TASK → Search the entries for the word "lines" and report each line that has it.

##### THE DATA #####

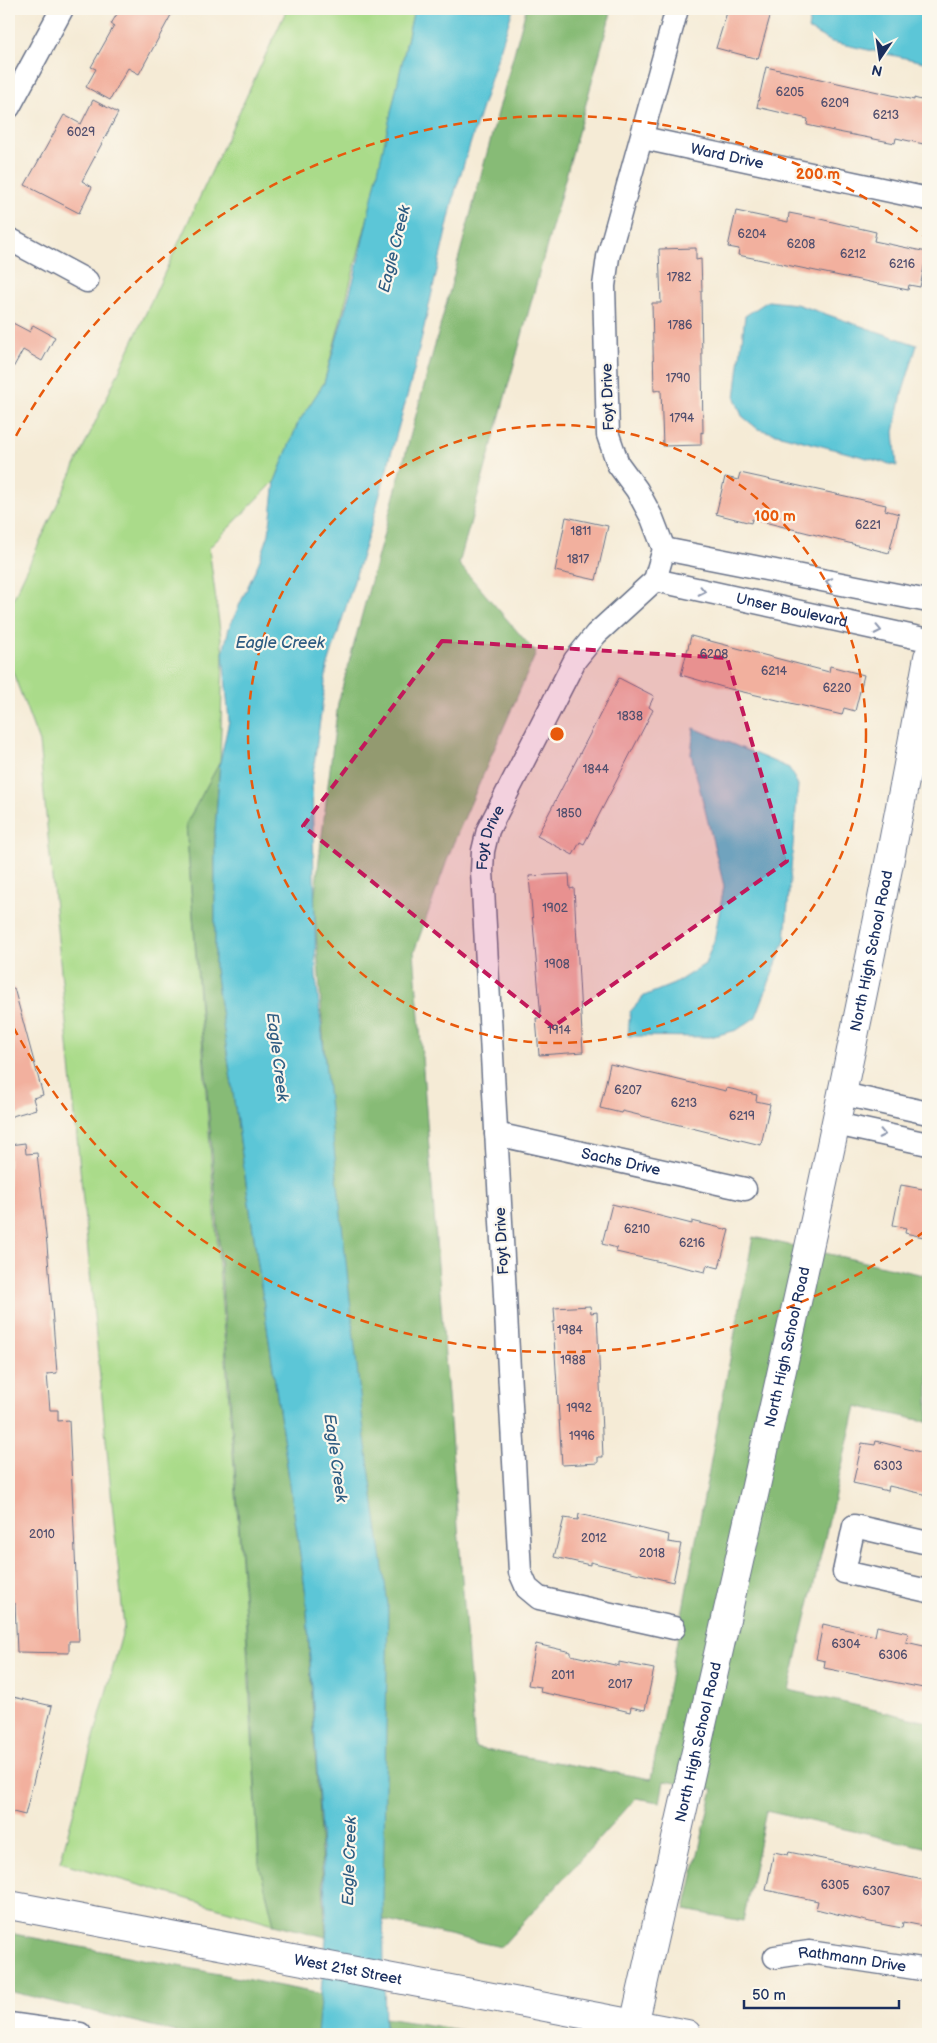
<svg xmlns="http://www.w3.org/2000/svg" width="937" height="2043" viewBox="0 0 937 2043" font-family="'Balsamiq Sans',sans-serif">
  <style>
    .green { fill: #aadb8a; stroke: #628574 }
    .forest { fill: #87bb76; stroke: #51756a }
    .water { fill: #5cc6d7; stroke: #3c7a9a }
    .building { fill: #f2b09e }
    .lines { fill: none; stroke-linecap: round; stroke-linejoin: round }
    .minor-casing { stroke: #677188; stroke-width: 25 }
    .tertiary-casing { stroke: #677188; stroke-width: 30 }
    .minor { stroke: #fff; stroke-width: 22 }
    .tertiary { stroke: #fff; stroke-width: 28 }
    .oneway { stroke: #8d97ae }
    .marked { fill: #c2185b; fill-opacity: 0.2; stroke: #c2185b; stroke-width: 4; stroke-dasharray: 10 6; stroke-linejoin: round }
    .ring { fill: none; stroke: #e8590c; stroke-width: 2.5; stroke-dasharray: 9 6 }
    .labels { text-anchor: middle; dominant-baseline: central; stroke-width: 4.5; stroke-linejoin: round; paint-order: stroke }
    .number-label { font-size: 12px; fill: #514f6e }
    .street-label { font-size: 15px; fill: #1b2f5e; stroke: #fbf7ec }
    .water-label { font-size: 16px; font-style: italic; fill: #2e5c82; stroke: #fbf7ec }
    .centre { fill: #e8590c; stroke: #fbf7ec; stroke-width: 2.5 }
    .ring-label { font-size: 15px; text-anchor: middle; font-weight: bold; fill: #e8590c; stroke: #fbf7ec; stroke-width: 4.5; stroke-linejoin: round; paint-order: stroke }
  </style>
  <rect width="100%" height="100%" fill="#fbf7ec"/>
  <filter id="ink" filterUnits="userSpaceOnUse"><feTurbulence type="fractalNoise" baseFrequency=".02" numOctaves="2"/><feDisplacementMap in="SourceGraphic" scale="10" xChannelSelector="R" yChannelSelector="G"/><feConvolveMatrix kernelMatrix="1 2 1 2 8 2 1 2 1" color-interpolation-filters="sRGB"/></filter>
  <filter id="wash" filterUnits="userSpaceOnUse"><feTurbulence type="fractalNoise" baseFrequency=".0096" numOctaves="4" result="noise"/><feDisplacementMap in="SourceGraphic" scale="20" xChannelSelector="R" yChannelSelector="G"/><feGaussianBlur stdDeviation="1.12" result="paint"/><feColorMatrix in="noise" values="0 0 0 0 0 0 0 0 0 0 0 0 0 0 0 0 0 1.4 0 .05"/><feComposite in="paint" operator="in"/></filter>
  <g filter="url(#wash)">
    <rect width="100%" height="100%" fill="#f5ebd6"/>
    <polygon class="green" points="287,9 414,9 371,205 324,383 298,423 275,481 209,548 223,653 220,762 186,824 246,1629 259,1864 274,1924 60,1862 124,1627 39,742 9,662 9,608"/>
    <g class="forest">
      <polygon points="526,9 612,9 459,564 536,653 453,844 414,952 475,1748 651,1779 753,1237 928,1276 928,1422 856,1406 789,1690 928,1722 928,1848 766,1811 743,1921 685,1910 713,1789 664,1781 660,1802 636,1798 501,1947 383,1920 314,901 338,703"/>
      <polygon points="220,762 215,832 215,969 306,1595 326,1937 274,1924 259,1864 250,1677 217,1216 186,824"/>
      <polygon points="9,1933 321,1994 319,2034 185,2034 9,1991"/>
      <polygon points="385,2018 473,2032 473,2034 385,2034"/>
    </g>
    <g class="water">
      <polygon points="414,9 513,9 455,192 414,371 372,523 327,668 312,780 316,976 363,1424 388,1605 383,1900 385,2034 317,2034 327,1928 306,1595 215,969 215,832 220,762 229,721 223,653 229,628 259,562 269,534 275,481 298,423 324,383 355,275"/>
      <polygon points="812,9 928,9 928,63 832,42 808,29"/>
      <polygon points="768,301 796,304 917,345 902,394 894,432 897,466 758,429 742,416 735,398 745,316"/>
      <polygon points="694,728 789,768 798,785 785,940 756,1017 737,1030 710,1037 628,1036 630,1012 644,996 674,984 705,964 714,941 724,886 691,754"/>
    </g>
    <g id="blocks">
      <g class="building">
        <polygon points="120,9 160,9 171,15 139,74 128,68 110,100 86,87 96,69 91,67 114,26 111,24"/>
        <polygon points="728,9 766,9 765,12 771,13 758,59 716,48"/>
        <polygon points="766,67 914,100 914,98 928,102 928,145 896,138 895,143 838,132 807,125 808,119 757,107"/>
        <polygon points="93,100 118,113 82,181 92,187 79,213 25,185 64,115 81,124"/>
        <polygon points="736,211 788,222 789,213 820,219 876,232 874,241 927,252 920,287 909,285 908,290 738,255 739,249 728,247"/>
        <polygon points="696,248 696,260 701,259 702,291 701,291 703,433 701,432 701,445 663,446 661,390 654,391 652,303 661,303 659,249"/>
        <polygon points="9,321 30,332 33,325 55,337 42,361 23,350 9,375"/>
        <polygon points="740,473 886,505 885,510 899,514 889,553 752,519 751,523 716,514 725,477 738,480"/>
        <polygon points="566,517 608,526 596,580 555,571"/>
        <polygon points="691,636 829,672 830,666 864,675 855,711 844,708 842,715 726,688 681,675"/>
        <polygon points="619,678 654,696 649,707 653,710 584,844 580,842 573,855 537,836"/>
        <polygon points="569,874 570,889 574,888 583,1052 539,1055 536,1018 541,1018 529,876"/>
        <polygon points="14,988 43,1095 33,1098 36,1109 9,1117 9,989"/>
        <polygon points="610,1064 726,1091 727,1088 757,1095 756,1101 770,1104 761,1145 622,1111 621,1113 600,1108"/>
        <polygon points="25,1143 26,1154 37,1153 47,1245 57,1373 47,1374 50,1410 58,1410 58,1421 69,1420 79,1641 69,1641 69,1653 17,1652 15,1603 12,1604 9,1523 9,1145"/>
        <polygon points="901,1185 928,1190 928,1238 905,1233 906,1228 893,1225"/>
        <polygon points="612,1204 692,1224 692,1221 729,1230 719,1268 707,1265 705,1272 616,1252 617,1248 602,1244"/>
        <polygon points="590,1306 591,1313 597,1312 603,1457 598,1457 598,1463 562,1465 553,1322 555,1322 554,1308"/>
        <polygon points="876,1441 928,1454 928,1495 889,1486 888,1491 853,1483 862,1443 875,1445"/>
        <polygon points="579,1514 669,1535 668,1542 681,1544 673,1582 590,1562 590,1565 554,1557 564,1518 578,1520"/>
        <polygon points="823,1624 875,1636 877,1626 908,1633 906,1642 928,1647 928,1689 824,1668 825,1661 816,1659"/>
        <polygon points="536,1644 571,1652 571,1655 619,1666 619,1662 654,1669 645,1710 631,1707 630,1712 597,1704 540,1692 541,1687 528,1685"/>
        <polygon points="9,1696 52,1706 25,1815 9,1811"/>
        <polygon points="774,1852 788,1855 789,1852 928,1881 928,1927 903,1922 902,1928 870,1922 816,1909 818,1901 766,1890"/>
      </g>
    </g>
  </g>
  <g filter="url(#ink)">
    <use href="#blocks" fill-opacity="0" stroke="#677188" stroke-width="1"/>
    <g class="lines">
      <g class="minor-casing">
        <g id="minor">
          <polyline points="9,107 62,9"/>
          <path id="s1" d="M643 138 928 199"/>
          <polyline points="9,239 87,281"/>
          <polyline points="664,549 928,601"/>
          <path id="s2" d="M655 580 928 640"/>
          <polyline points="843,1094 928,1113"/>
          <polyline points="836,1124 928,1144"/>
          <path id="s3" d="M496 1134 745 1189"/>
          <polyline points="928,1543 854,1526 844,1572 928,1591"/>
          <path id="s4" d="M674 1628 539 1598 527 1588 520 1572 482 871 483 851 488 830 575 660 596 634 655 580 664 549 652 518 637 490 618 464 608 435 604 286 608 257 677 9"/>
          <path id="s5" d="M775 1957 809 1952 928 1970"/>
          <polyline points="9,2024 80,2034"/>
        </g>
      </g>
      <g class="tertiary-casing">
        <g id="tertiary">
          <path id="s6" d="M9 1905 687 2034"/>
          <path id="s7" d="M634 2025C736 1570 845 1116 928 657"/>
        </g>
      </g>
      <use href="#minor" class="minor"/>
      <use href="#tertiary" class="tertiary"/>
    </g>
    <defs><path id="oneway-chevron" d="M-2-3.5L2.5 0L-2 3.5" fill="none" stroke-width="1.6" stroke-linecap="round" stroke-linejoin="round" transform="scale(1.25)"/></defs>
    <g class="oneway">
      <use href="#oneway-chevron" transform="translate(829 582) rotate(-169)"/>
      <use href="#oneway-chevron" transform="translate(702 591) rotate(12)"/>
      <use href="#oneway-chevron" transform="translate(878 630) rotate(12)"/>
      <use href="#oneway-chevron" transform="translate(882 1134) rotate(12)"/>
    </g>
  </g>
  <path class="marked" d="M442 641 727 658 787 861 553 1027 303 826Z"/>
  <g class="ring">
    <circle cx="557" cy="734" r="309"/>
    <path d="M925 1231A618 618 0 0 1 9 1019M9 449A618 618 0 0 1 925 237"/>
  </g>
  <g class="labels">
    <g class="number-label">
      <text x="790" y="92">6205</text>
      <text x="835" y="103">6209</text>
      <text x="886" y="115">6213</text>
      <text x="81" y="132">6029</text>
      <text x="752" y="234">6204</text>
      <text x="801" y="244">6208</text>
      <text x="853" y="254">6212</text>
      <text x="902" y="264">6216</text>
      <text x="679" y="277">1782</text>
      <text x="680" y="325">1786</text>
      <text x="678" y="378">1790</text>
      <text x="682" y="418">1794</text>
      <text x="868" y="525">6221</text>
      <text x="581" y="531">1811</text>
      <text x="578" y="559">1817</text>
      <text x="714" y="654">6208</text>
      <text x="774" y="671">6214</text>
      <text x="837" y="688">6220</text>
      <text x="630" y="716">1838</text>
      <text x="596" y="769">1844</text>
      <text x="569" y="813">1850</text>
      <text x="555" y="908">1902</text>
      <text x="557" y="964">1908</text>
      <text x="559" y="1030">1914</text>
      <text x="628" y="1090">6207</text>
      <text x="684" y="1103">6213</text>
      <text x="742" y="1116">6219</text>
      <text x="637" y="1229">6210</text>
      <text x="692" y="1243">6216</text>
      <text x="570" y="1330">1984</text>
      <text x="573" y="1360">1988</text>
      <text x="579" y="1408">1992</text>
      <text x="582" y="1436">1996</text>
      <text x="888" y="1466">6303</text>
      <text x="42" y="1534">2010</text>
      <text x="594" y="1538">2012</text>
      <text x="652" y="1553">2018</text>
      <text x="846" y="1644">6304</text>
      <text x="893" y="1655">6306</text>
      <text x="563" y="1675">2011</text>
      <text x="620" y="1684">2017</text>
      <text x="835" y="1885">6305</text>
      <text x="876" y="1891">6307</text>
    </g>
    <g class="street-label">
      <text stroke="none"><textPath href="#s1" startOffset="86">Ward Drive</textPath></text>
      <text transform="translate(608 397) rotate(-92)">Foyt Drive</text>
      <text stroke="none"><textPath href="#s2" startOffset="140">Unser Boulevard</textPath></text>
      <text stroke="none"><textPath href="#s4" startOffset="908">Foyt Drive</textPath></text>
      <text stroke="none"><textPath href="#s7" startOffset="1100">North High School Road</textPath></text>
      <text stroke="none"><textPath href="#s3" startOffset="128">Sachs Drive</textPath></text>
      <text transform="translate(502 1241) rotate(-93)">Foyt Drive</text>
      <text stroke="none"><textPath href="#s7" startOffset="695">North High School Road</textPath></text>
      <text stroke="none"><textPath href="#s7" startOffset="290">North High School Road</textPath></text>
      <text stroke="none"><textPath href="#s5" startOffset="78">Rathmann Drive</textPath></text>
      <text stroke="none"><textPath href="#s6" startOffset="345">West 21st Street</textPath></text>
    </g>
    <g class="water-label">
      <text transform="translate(395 249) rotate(-76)">Eagle Creek</text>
      <text x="280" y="643">Eagle Creek</text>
      <text transform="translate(277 1057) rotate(83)">Eagle Creek</text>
      <text transform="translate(335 1458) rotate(82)">Eagle Creek</text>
      <text transform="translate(350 1861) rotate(-88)">Eagle Creek</text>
    </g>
  </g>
  <circle cx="557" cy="734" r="8" class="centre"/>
  <g class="ring-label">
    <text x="818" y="179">200 m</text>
    <text x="775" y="521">100 m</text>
  </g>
  <rect width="937" height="2043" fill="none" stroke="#fbf7ec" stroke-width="30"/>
  <g transform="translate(880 58) rotate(193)" stroke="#fbf7ec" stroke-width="4" paint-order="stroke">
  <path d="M0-4L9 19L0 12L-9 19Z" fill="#1b2f5e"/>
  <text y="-8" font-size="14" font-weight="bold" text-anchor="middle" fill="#1b2f5e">N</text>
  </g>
  <path d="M744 2000v8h155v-8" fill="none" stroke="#1b2f5e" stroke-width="2.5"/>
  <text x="752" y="2000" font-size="15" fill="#1b2f5e" stroke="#fbf7ec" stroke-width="4" paint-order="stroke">50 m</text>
</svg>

#####

COMPLETED TASK →
    .lines { fill: none; stroke-linecap: round; stroke-linejoin: round }
    <g class="lines">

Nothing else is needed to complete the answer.